- **THE TASK**
Pull out from the material below all lines with "const".

- **TASK INPUTS**

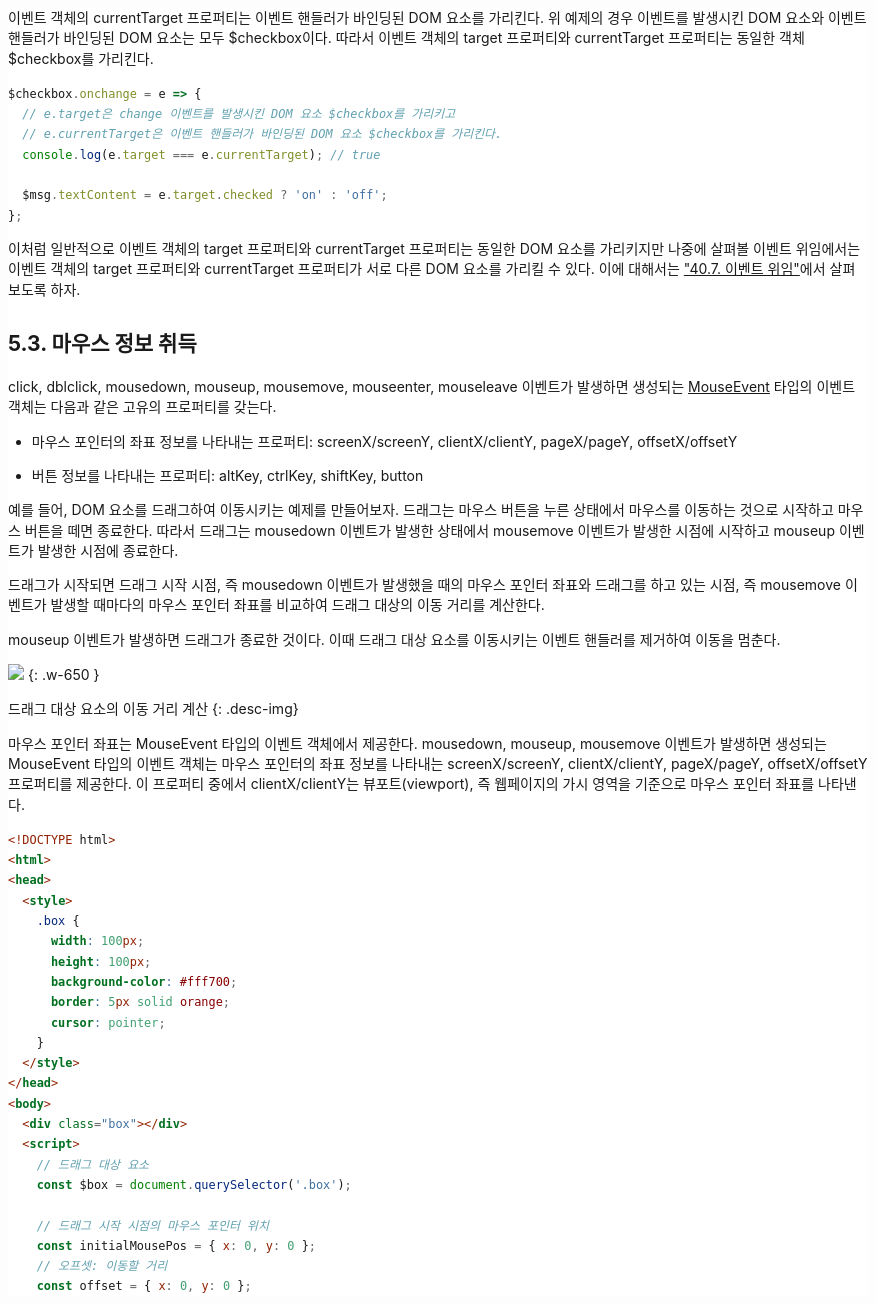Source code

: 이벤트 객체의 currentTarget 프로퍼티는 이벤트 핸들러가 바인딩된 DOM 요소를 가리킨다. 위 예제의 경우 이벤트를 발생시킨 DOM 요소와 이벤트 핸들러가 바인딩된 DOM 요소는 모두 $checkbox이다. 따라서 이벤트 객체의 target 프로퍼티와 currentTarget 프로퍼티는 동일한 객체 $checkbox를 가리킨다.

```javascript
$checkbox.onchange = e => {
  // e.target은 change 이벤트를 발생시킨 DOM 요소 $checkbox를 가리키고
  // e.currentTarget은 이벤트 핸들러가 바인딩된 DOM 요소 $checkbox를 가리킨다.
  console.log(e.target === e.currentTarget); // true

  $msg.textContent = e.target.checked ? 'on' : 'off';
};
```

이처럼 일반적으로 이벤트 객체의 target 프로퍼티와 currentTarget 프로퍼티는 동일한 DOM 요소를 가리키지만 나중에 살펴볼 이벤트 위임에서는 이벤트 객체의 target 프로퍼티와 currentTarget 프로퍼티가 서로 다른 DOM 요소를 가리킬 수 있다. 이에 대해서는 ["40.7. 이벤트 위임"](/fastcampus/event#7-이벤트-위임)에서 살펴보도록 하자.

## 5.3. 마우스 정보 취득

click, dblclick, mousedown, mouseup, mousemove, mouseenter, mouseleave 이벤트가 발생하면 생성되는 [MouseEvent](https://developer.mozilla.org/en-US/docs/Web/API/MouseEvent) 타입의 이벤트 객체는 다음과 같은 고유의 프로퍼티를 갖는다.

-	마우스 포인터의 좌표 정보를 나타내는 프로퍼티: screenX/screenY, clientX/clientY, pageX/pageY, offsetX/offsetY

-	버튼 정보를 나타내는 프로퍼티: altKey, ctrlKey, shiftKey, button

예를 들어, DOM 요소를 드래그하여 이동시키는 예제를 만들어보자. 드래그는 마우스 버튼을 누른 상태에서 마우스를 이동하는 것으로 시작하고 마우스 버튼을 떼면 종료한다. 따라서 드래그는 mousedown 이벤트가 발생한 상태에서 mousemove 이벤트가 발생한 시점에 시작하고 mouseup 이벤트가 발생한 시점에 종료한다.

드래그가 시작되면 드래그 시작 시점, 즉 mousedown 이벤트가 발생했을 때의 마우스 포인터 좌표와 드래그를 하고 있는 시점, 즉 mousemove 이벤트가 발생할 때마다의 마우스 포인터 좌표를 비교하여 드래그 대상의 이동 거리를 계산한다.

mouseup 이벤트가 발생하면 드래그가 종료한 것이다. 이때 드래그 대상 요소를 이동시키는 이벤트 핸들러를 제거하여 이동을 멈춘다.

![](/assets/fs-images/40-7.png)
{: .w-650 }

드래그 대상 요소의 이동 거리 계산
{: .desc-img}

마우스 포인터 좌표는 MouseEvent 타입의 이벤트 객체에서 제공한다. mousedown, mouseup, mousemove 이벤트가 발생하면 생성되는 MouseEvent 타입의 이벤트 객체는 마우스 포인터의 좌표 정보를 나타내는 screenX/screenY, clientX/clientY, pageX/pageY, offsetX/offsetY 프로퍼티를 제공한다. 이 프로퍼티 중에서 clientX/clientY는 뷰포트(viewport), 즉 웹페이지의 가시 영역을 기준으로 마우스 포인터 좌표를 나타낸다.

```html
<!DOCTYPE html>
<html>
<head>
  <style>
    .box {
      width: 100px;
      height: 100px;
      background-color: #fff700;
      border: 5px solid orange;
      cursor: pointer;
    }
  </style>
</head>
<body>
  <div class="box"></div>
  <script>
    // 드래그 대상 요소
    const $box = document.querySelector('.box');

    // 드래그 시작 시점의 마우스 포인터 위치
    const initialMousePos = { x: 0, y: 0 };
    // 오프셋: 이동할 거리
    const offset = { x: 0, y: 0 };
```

- **ANSWER BOX**
    const $box = document.querySelector('.box');
    const initialMousePos = { x: 0, y: 0 };
    const offset = { x: 0, y: 0 };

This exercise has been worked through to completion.